There are many ways that genetic modification can be used in the development of new medicines in the future. One of them is in the production of some human therapeutic proteins which is used to treat a variety of diseases.
Current methods of producing these valuable human proteins are through human cell cultures but that can be very costly. Human proteins can also be purified from the blood, but the process always has the risk of contamination with diseases such as Hepatitis C and the dreaded AIDS. With genetic modification, these human proteins can be produced in the milk of transgenic animals such as sheep, cattle and goats. This way, human proteins can be produced in higher volumes at less cost.
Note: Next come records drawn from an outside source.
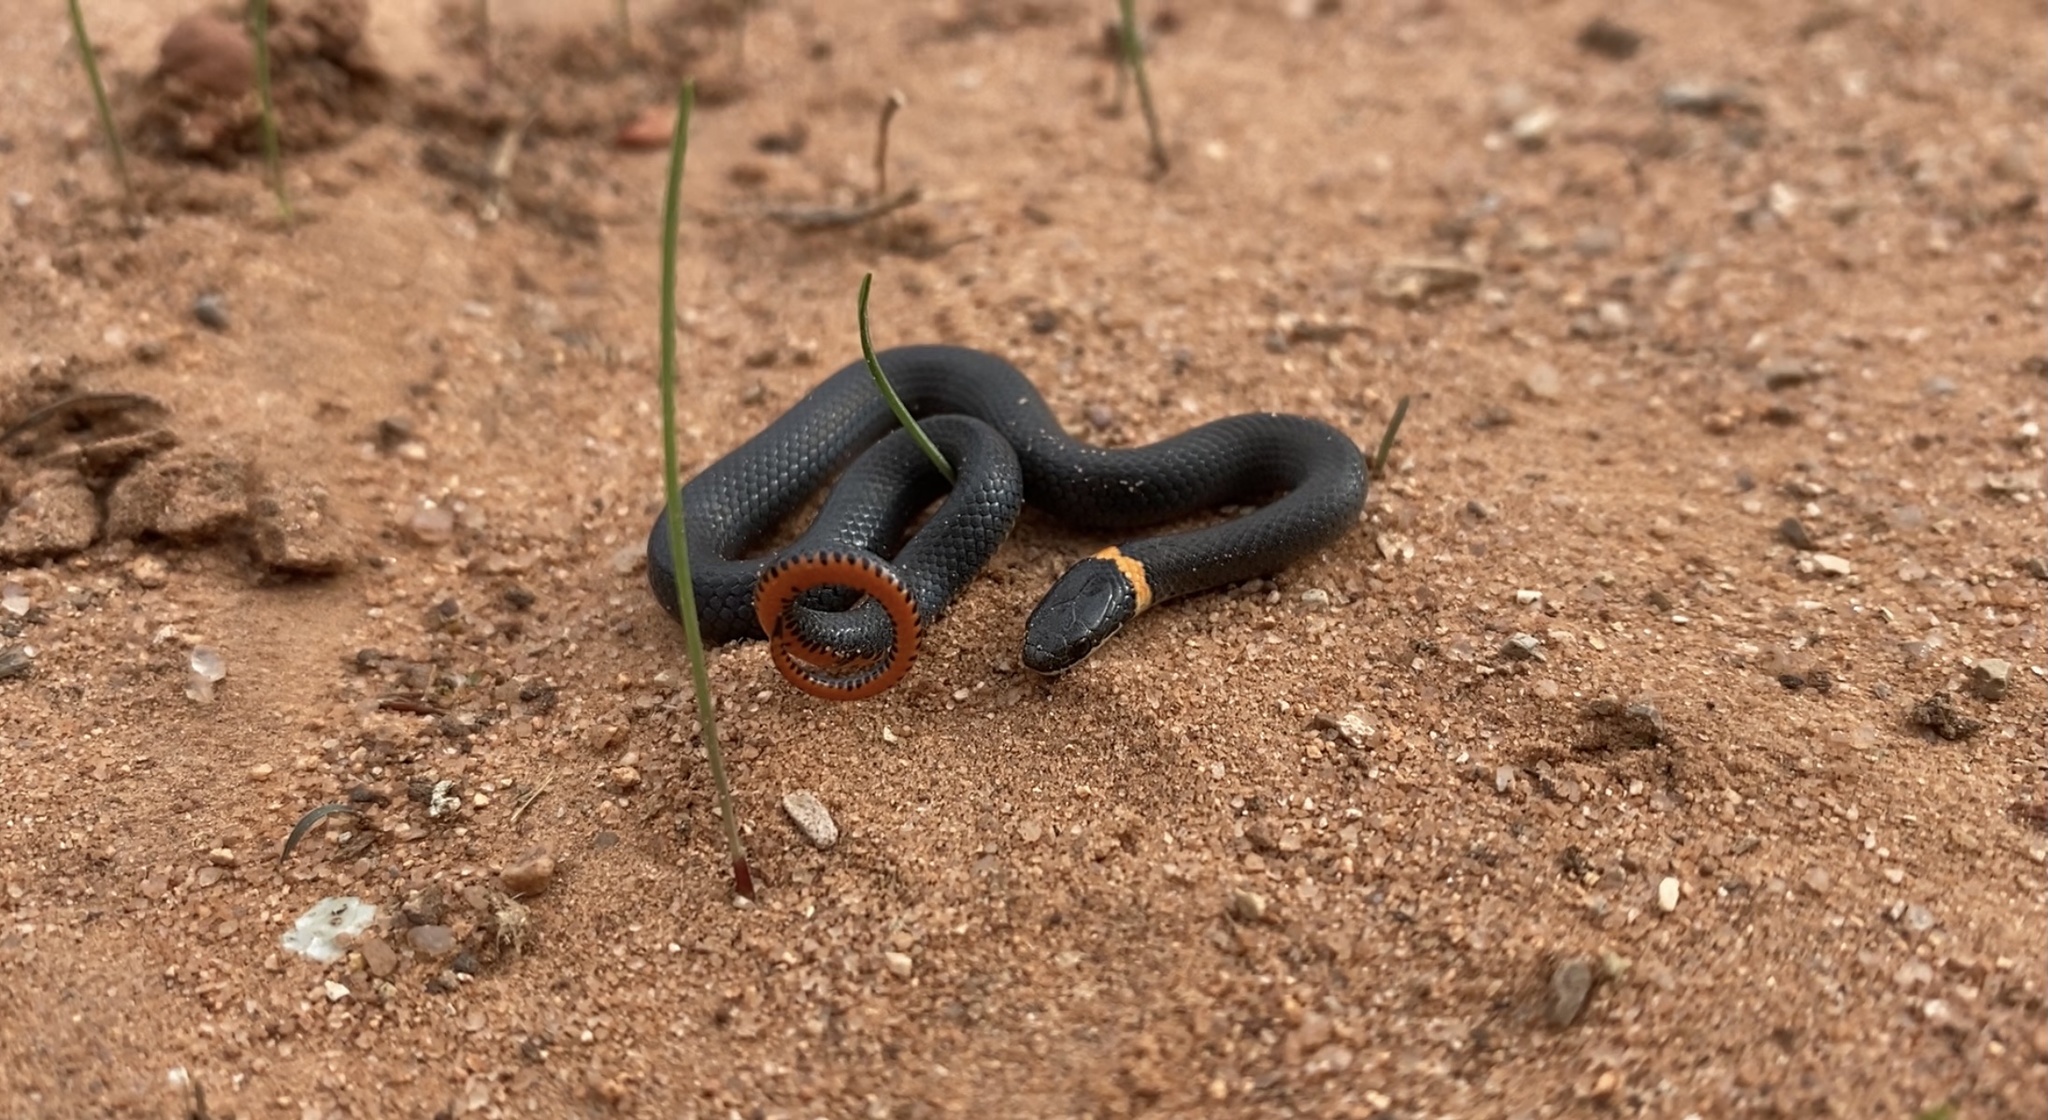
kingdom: Animalia
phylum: Chordata
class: Squamata
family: Colubridae
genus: Diadophis
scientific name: Diadophis punctatus
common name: Ringneck snake
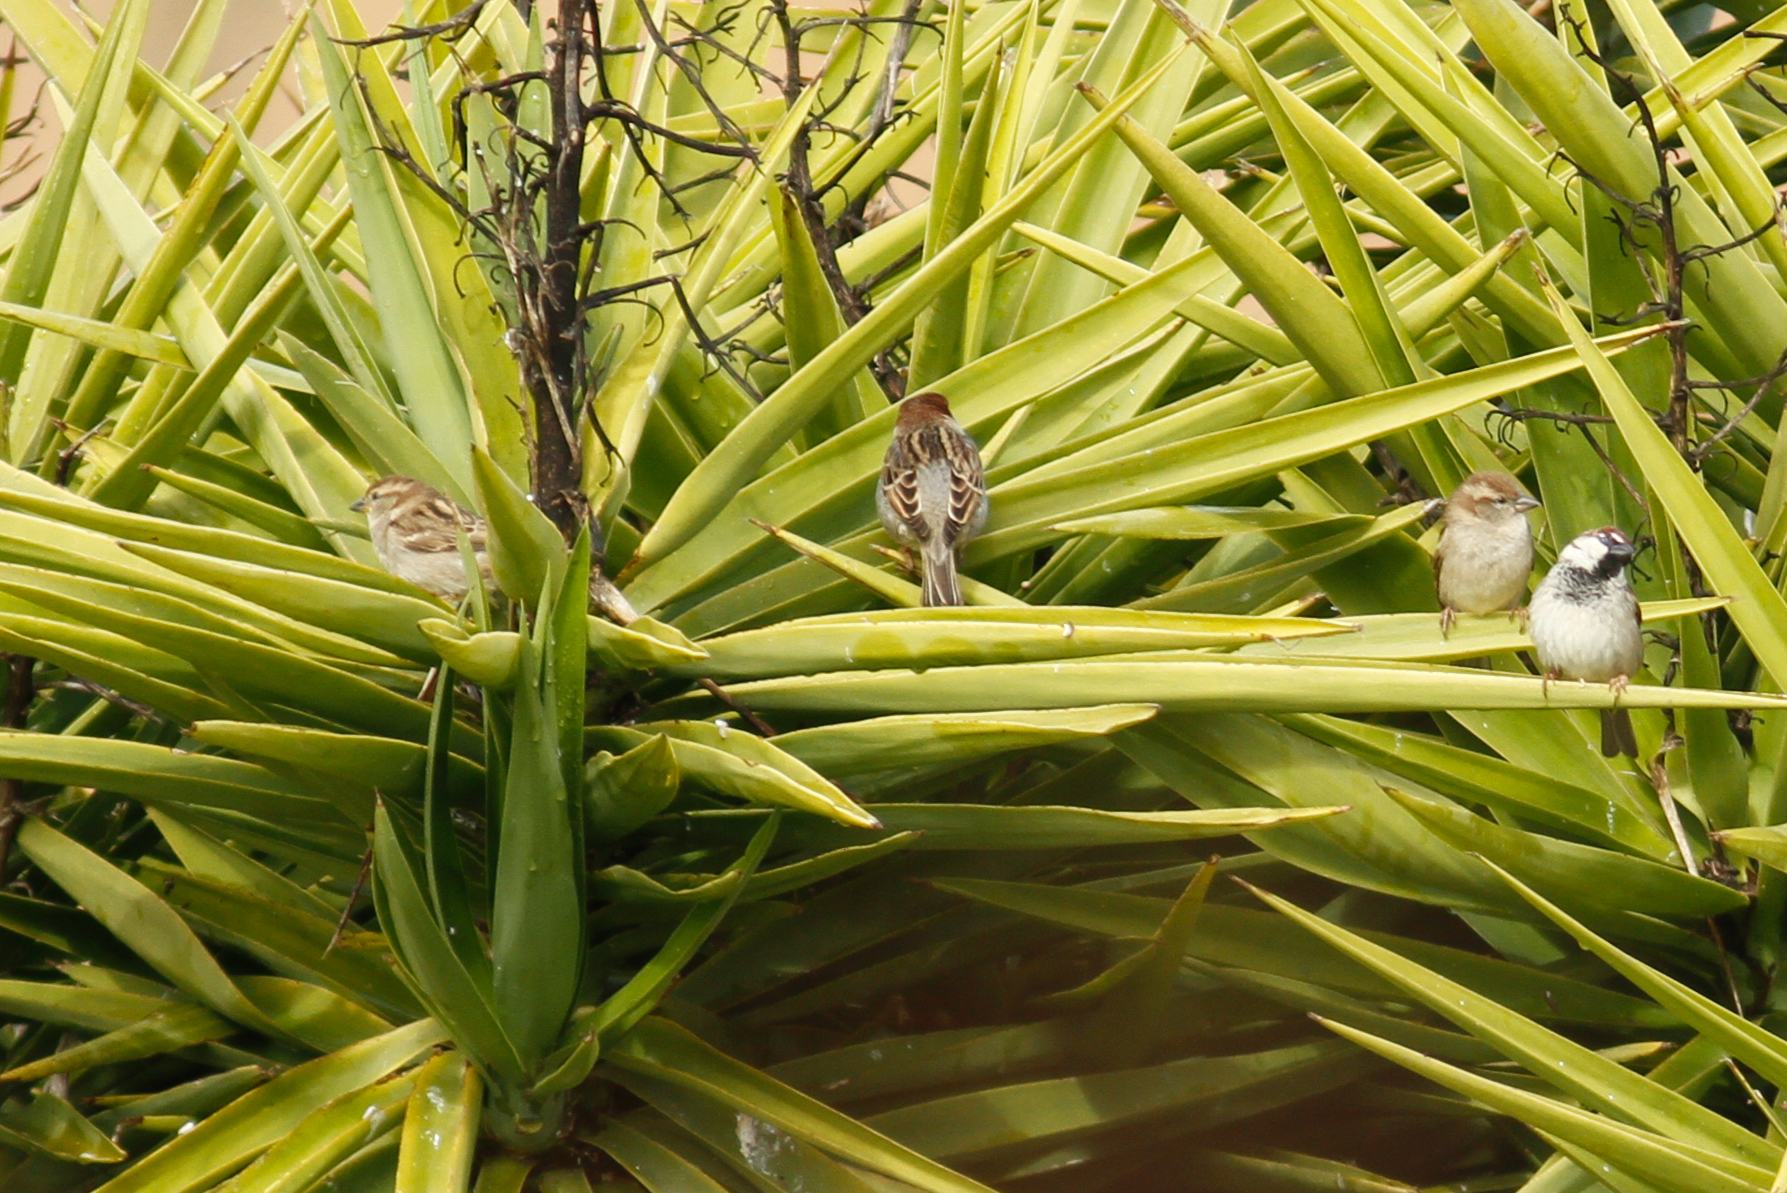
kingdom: Animalia
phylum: Chordata
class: Aves
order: Passeriformes
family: Passeridae
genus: Passer
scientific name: Passer italiae
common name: Italian sparrow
Genetic modification can also be used in producing so-called nutriceuticals. Through this genetic modification can be used in producing milk from genetically modified animals in order to improve its nutritional qualities that may be needed by some special consumers such as those people who have an immune response to ordinary milk or are lactose intolerant. That is just one of the many uses that genetic modification may be able to help the field of medicine in trying to improve the quality of life.
Other ways of using genetic modification in the field of medicine concern organ transplants. In is a known fact to day that organ transplants are not that readily available since supply for healthy organs such as kidneys and hearts are so very scarce considering the demand for it. With the help of genetic modification, the demand for additional organs for possible transplants may be answered.
Genetic modification may be able to fill up the shortfall of human organs for transplants by using transgenic pigs in order to provide the supply of vital organs ideal for human transplants. The pigs can be genetically modified by adding a specific human protein that will be able to coat pig tissues and prevent the immediate rejection of the transplanted organs into humans.
Although genetic modification may have a bright future ahead, concerns still may overshadow its continuous development. There may still be ethical questions that may be brought up in the future concerning the practice of genetic modification. And such questions already have been brought up in genetically modified foods.
And such questions may still require answers that may help assure the public that the use of genetic modification in uplifting the human quality of life is sound as well as safe enough. Public acceptance will readily follow once such questions have been satisfactorily answered.